March 24, 2021 / Source: The Bizz USA
By Aaryana Sharma; Edited by Haarika Kalahasti
Since the start of the pandemic, Asians worldwide have been facing hate due to the widespread of COVID-19, and now, Asian-Americans are being attacked and played the victim in many racist attacks all over the US. Examples of attacks include the murder of 84-year old Vicha Ratanapakdee, and a 91-year-old man who was caught on camera being thrown to the ground in Oakland Chinatown. Hate and prejudice are never the answer, and it is important to recognize everyone’s contribution to society equally. Today, we’re going to introduce our favorite Asian Authors.
The first author we wanted to bring to the spotlight is Afghani-born author Khaled Hosseini. Hosseini has written two best-selling books, A Thousand Splendid Suns and The Kite Runner, which both highlight the Afghan culture and societal issues. Hosseini immigrated from Afghanistan at a young age and currently resides in California. In 2006, Hosseini became a Goodwill Ambassador for the UN Refugee Agency (UNHCR). Additionally, Hosseini established The Khaled Hosseini Foundation, a nonprofit, which provides humanitarian assistance to the people of Afghanistan.
Indian-American author Sandya is a recognized best-seller author known for writing romance novels for teenage-youth. Her novels feature a South-Asian (typically Indian) main character and a romance-plot that merges a Bollywood film plot with a typical teen-romance. Her books have been recognized by the New York Times and the Colorado Book Award. Sandhya also writes adult romance under the name “Lily Menon.” Representing Indian-American teenagers through romance, Sandhya Menon adds color and presentation to our bookshelves.
The third author we wanted to highlight is Wendy-Wan-Long-Shang, a Chinese-American author who often depicts Chinese culture. Through her narratives, she reflects her background as a Chinese-American kid, and student, in her writing. While her works are typically meant for a middle-grade audience, her stories of a split-identity are ones we all can relate to. Her bestseller, The Great Wall of Lucy Wu focuses on a middle schooler who faces a cultural shift once her grandma moves into the family. Wendy-Wan-Long-Shang represents an immigrant’s cultural identity struggle by representing a narrative all ages can relate to.
Sabina Khan is a Bangladeshi immigrant in Canada known for highlighting stigmas and issues in South Asian society while capturing the beautiful cultural aspects as well. Sabina Khan began writing as a way to display her daughter’s experiences in mainstream literature. Her bestseller, The Loves and Lies of Rukshana Ali revolves around the “taboo topic” of coming out in a conservative Muslim family, which she writes base on her daughter’s experience coming out. Khan writes representative works without stereotyping or judging which adds authenticity and life to her writing.
Rupi Kaur is a Punjabi immigrant in Canada, known for her inspiring poetry. Kaur’s poetry series captures the struggles and successes of immigration, womanhood, and misogyny, and gender stigma. Fighting against sexual abuse against women, Kaur writes her novels as a reminder of feminist strength and ability. Her self-published poetry collections inspire women around the world and add diversity to our narrative as Asians in North America. Her newest book Home Body focuses on her personal experiences through womanhood and immigration written in verse.

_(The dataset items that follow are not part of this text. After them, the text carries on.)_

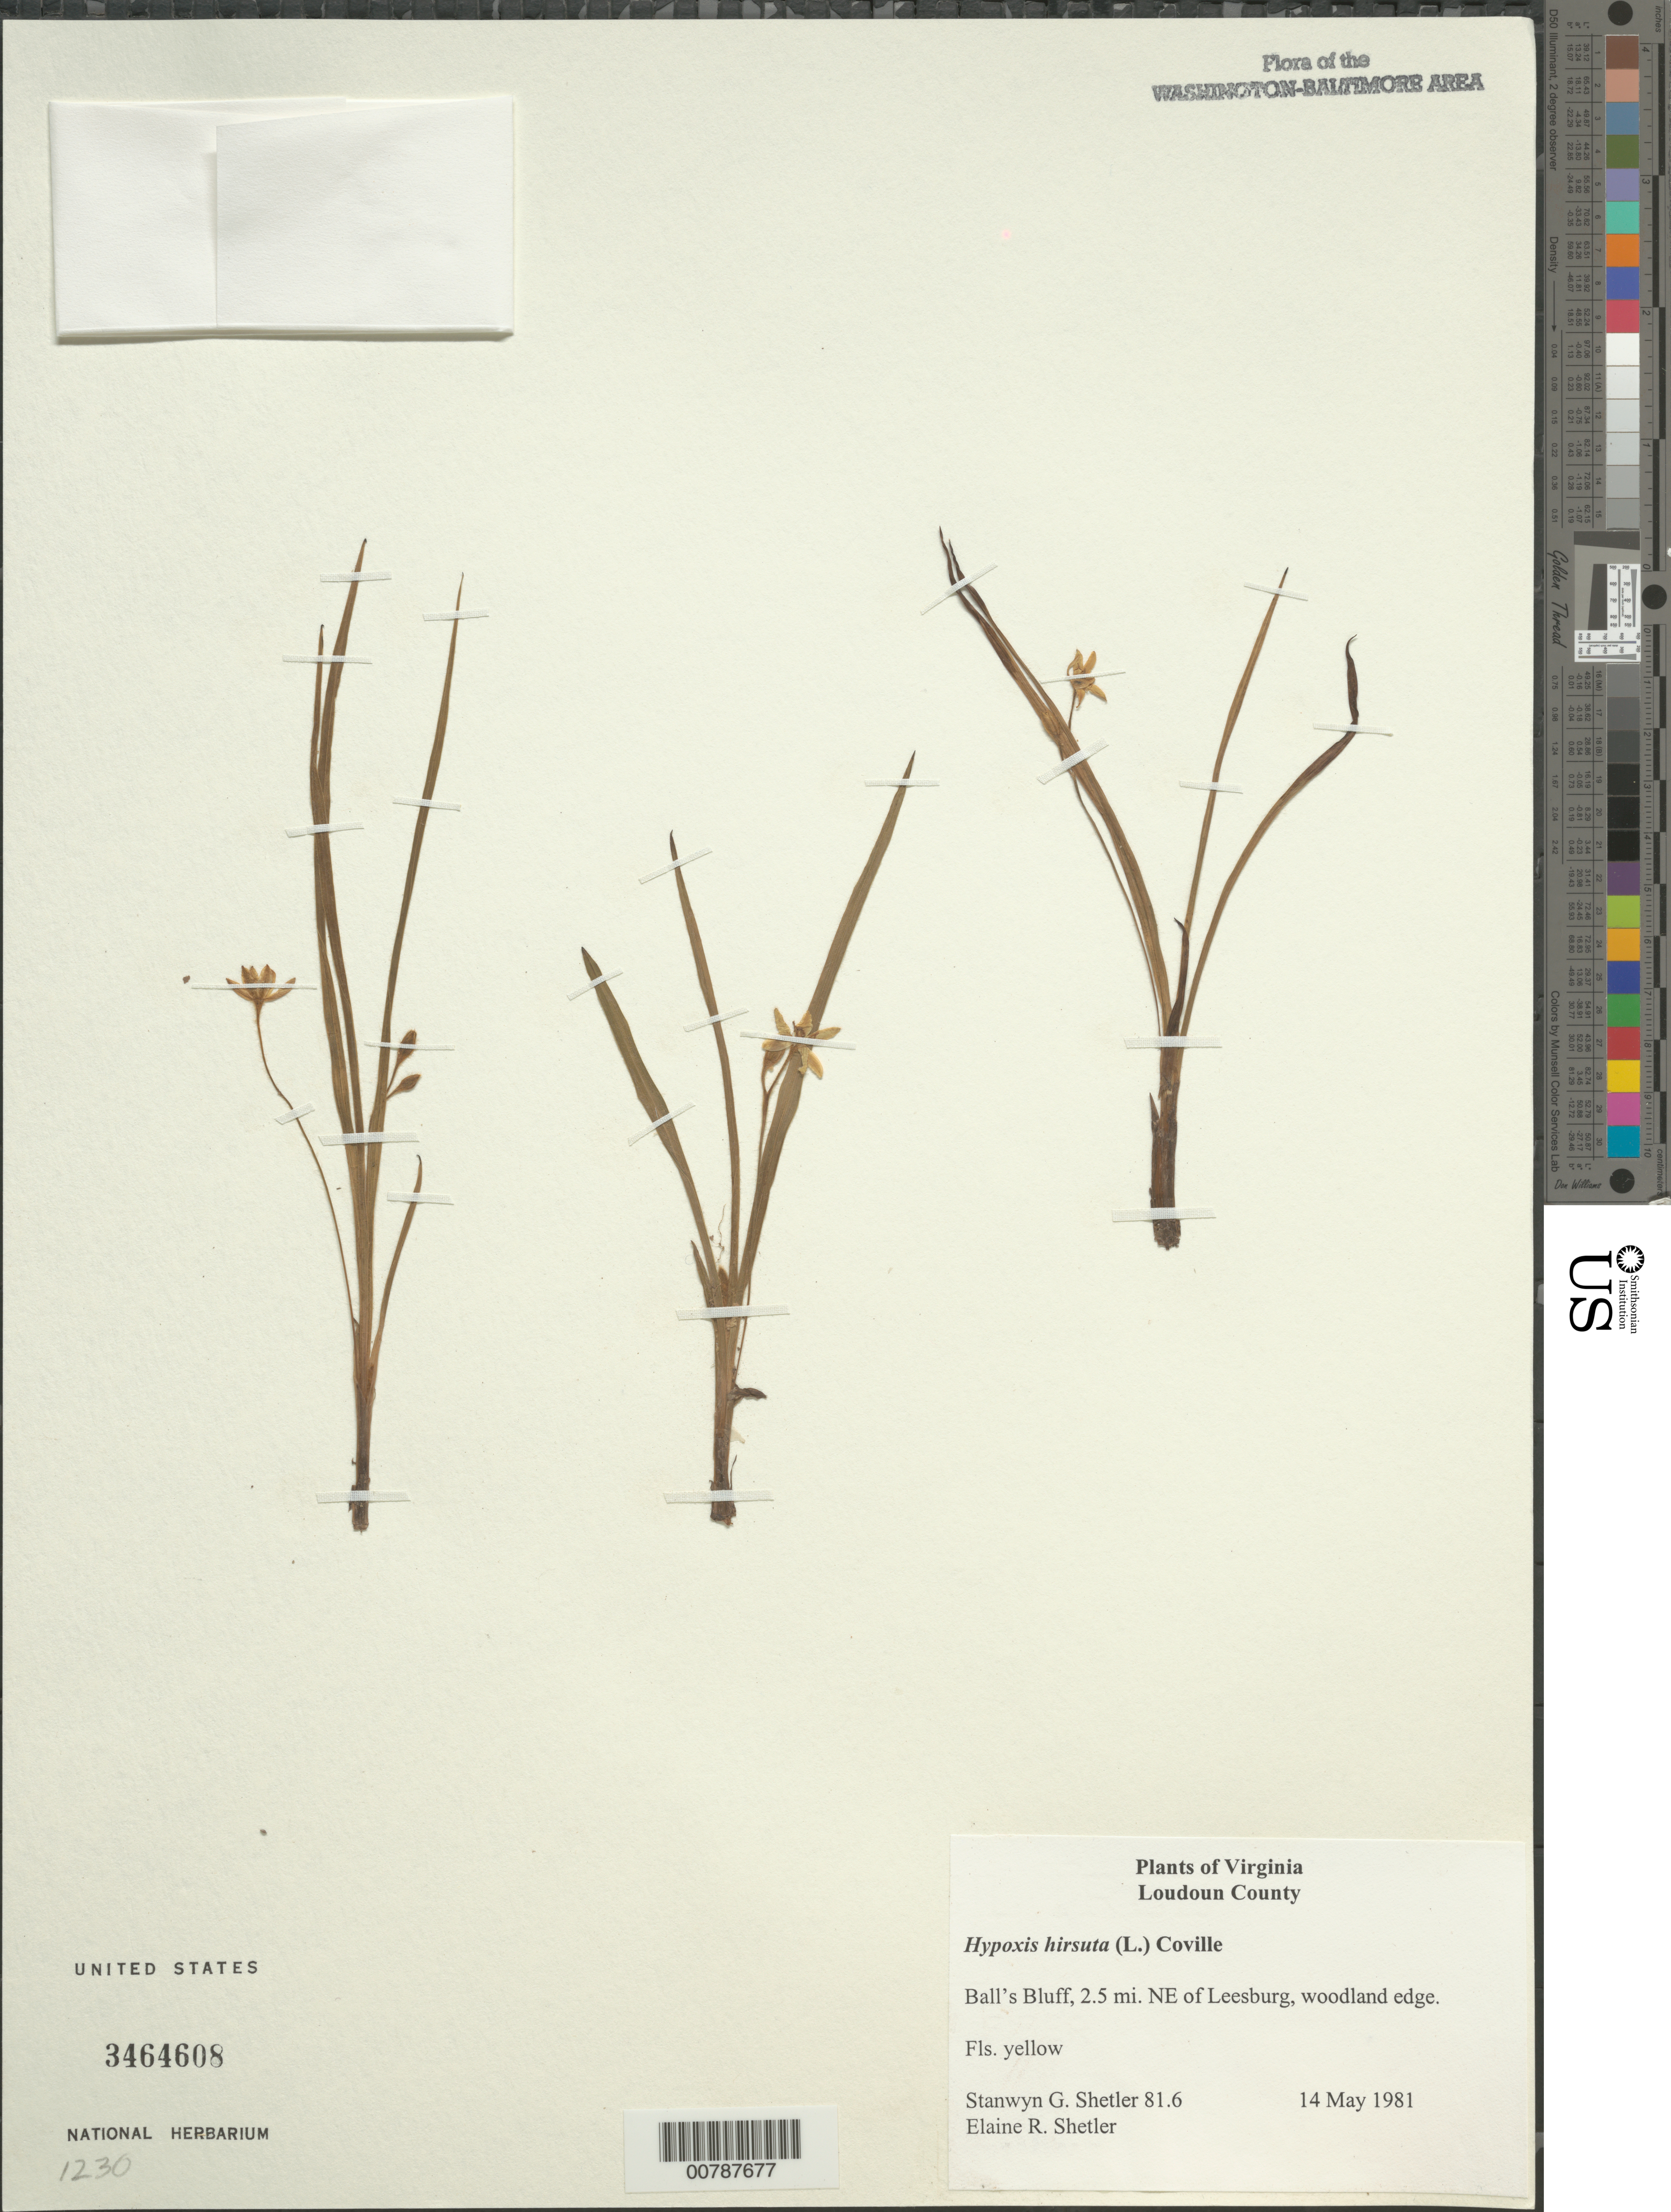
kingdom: Plantae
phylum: Tracheophyta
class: Liliopsida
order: Asparagales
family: Hypoxidaceae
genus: Hypoxis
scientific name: Hypoxis hirsuta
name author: (L.) Coville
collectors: S. Shetler & E. R. Shetler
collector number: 81.6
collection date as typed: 14 May 1981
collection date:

An Indian-American author, Kelkar writes middle-grade books about growing up as a South Asian in the US. Her most popular work has been “As American as Paneer Pie” which focuses on racist acts towards the Asian community, the struggles of assimilation, and finding a new identity as a South-Asian immigrant. Additionally, Kelkar has worked as a part of the writing team for Bollywood movies Lage Raho Munna Bhai, and Eklavya.
Asian-American author Jenny Han writes middle grade and high school books. Her most popular book series To All the Boys I’ve Ever Loved is on Netflix where it has become the Top 10 most-watched movie series. Additionally, Han has written the series The Summer I Turned Pretty. Han’s books focus on making an Asian-American character the lead and showcasing authentic Asian-American heritage and the small struggles of growing up as an immigrant kid in the U.S.
Indian author Aravind Adiga writes adult fiction and nonfiction. After his education in Oxford, Adiga has been a journalist for the NY Times, and an author who captures social conflicts in India. His novel The White Tiger, which depicts the struggles of the lower class in their way to the top, won the 2008 Man Booker Prize and has been added to Netflix. His novels The White Tiger and Selection Day focus on internal issues in India such as the societal hierarchy of caste and corruption and capitalism. Agida’s books highlight a more liberal and diverse narrative to modern Indian literature which is being accepted by mainstream media.
These Asian authors, and so many more like them, strive to create a more inclusive and diverse narrative. These authors have experiences with immigration, societal pressures, and forms of forced assimilation which they represent in their books. Many of these Asian authors write about their own experiences and bring their culture into their writing, creating a more authentic voice.
During times of conflict and hate, we have to recognize the important, diverse contributions to our society. We can start our recognition by simply looking at another perspective, or reading a more diverse story.